Do not issue certificates for long time periods, renew them often. This is similar to renewing passwords, it helps limit the damage from any potentially compromised key. The process to refresh keys/certificates must be fully automated, otherwise a frequent renewal cycle is not going to be practical. Many organizations issue internal certificates for 12 or 24 months simply because they have manual and laborious processes to install new certificates. This creates a great security risk. Should a certificate/key get compromised, a perpetrator would be able to use if for long time. A certificate revocation/OCSP process can help mitigating this, unfortunately, CRL/OCSP is rarely implemented for internal CAs (let alone for self-signed certs).
The optimal validity period mostly depends on the degree of automation. With a fully automated issuance and provisioning process, there is no reason why internal certificate/key pair cannot be rotated on a daily or even more frequent basis without causing any disruption.
Certificate revocation/CLR can work as well in the internal setting if properly configured.
If there no OCSP/revocation mechanism in place, limit the certificate trust. Do not make all of your components trust a single internal CA that issued all the certificates. Establish the trust at the individual interfaces level (e.g., server A communicates with the server B, so the server A needs to trust the cert from the server B but not its CA).
Automation is the only viable and reliable way to implement a truly secure certificate management processes. Automation allows for frequent certificate/key rotation, easy enforcement of all the certificate policies (including the ones described in this document), full visibility and control.
An automated process ideally should provide all of the CA functions plus certificate distribution and installation.
The automated installation routine should allow for distributing a particular cert to all the instances (containers, VMs, etc.) constituting a given service.
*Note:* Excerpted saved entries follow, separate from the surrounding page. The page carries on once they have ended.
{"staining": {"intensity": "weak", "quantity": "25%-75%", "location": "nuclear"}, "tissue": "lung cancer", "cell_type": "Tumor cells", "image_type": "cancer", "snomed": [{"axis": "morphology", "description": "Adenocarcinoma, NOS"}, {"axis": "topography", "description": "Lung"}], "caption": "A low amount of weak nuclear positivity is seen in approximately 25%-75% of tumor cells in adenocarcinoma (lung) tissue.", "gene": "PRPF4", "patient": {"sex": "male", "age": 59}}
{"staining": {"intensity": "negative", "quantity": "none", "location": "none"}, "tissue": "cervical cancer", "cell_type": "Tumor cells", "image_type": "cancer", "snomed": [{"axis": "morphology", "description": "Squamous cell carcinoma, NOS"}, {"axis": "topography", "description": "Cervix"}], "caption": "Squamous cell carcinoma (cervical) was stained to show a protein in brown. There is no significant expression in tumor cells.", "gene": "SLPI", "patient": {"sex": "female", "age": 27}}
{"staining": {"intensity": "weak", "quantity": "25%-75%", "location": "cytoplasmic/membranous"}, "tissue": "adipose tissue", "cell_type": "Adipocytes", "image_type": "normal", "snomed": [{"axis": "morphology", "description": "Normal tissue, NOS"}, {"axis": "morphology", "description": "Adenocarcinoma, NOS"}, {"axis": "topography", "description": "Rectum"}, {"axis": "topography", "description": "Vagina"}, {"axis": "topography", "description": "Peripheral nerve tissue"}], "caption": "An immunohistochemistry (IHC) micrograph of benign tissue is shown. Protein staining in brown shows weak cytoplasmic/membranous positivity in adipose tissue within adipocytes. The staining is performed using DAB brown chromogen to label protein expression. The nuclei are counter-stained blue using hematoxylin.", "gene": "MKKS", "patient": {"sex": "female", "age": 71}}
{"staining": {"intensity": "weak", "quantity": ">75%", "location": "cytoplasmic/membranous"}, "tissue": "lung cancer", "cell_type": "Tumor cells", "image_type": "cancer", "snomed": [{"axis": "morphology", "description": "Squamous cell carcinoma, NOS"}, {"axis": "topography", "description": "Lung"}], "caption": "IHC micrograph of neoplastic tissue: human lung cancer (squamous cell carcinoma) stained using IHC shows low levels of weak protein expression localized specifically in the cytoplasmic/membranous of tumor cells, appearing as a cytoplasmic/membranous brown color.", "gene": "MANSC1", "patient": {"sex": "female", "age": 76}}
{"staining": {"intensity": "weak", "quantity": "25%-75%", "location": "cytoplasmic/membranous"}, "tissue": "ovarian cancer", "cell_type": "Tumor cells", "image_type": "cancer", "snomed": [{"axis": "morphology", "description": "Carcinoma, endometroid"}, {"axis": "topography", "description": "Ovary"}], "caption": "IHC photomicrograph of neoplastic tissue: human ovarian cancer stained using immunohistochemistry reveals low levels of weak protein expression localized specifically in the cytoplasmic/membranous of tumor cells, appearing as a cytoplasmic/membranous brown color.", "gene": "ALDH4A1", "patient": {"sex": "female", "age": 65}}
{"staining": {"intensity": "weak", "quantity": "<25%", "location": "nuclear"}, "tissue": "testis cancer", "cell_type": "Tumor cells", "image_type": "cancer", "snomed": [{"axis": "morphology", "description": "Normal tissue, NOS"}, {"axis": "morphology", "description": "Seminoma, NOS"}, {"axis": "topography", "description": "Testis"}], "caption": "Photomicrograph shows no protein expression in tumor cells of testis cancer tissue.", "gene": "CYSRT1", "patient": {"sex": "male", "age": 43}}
Self-signed certs have no provenance. Anyone can create them. There is no CA to consult the validity of the cert (e.g., via OCSP). It is hard to enforce various policies for self-signed certs, such as the signature type, the key length, etc. Self-signed certs provide no audit trail and no journaling similar to the ones mandated by Google’s certificate transparency standard.
There are many security scanners that scan ports and pre-defined endpoints. However, it is also important to look inside Java keystores, PEM files and all the other artifacts containing crypto material that are bundled inside applications and may not be discoverable by a scanning process. For example, there is no way to identify SSL client certificates just by running an endpoint scanner.
Having a complete inventory of all active certificate/keys, including their location on disk, is extremely important. This allows for efficiently dealing with compromised certs, this is also the first step towards automating the certificate/key management process.
Many organizations have heavy-weight application/security scanning process which takes a while run. The result of the scan is often a voluminous report that takes a while to go through and act upon. Thus the scan runs infrequently.
Certificate scanning on the other hand can be very quick. It can also be paired with the automated refresh process so that the certificates/keys close to their expiration are automatically refreshed.
Many databases and messaging products use TLS over TCP (as opposed to HTTP). This includes SQL Server, Oracle, ActiveMQ, etc. It’s more difficult to checkOld TCP endpoints and some security scanners do not have good support for them.
Make sure that you have an inventory of all non-HTTP endpoints and their certificates; their scanning should be part of a regular scanning process.
Keys must always be protected by a password. Applications should not stored these passwords in plain text.
For Java/JVM-based applications, keystore files serve as the de-facto “secrets repository” (for better or worse). Please follow our keystore best practices for the specific recommendations on keystore management.
Root certificates/keys used for issuing other certificates must be guarded with special care, access to these files must be strictly controlled.
Certificates determine trust relationships between components, at least at the transport level. First and foremost, we need to understand the data flows in our system and regulate trust accordingly. Let’s say a service A invokes a service B, which in turn invokes a service C. “A” must trust the certificate from “B”, but not necessarily from “C”. If “C” is compromised, we don’t need to worry notifying “A” about the certificate revocation or about removing the compromised cert from “A” altogether.
Granted, it is much easier to deploy an internal CA cert to all services so that all trust all but this is certainly a less secure approach. This approach is advisable only if there is a solid internal certificate validation/revocation process in place.
When certificate deployment is fully automated, point-to-point trust at a service level is easily implemented .
Limit the number of CAs that you allow to trust by default. All Linux distros come pre-populated with many well-known public CAs and many Linux tools and applications blindly trust all the CAs from “/etc/ssl/certs”. Java clients trusts all public CAs by default (since they are contained in the “cacerts” default keystore).
For calls to internal components it is more secure to setup an internal CA and then permit trust only for certificates issued by that CA.
For external calls, establish trust at the domain (end entity level) as opposed to an CA that issued the end-entity’s certificate.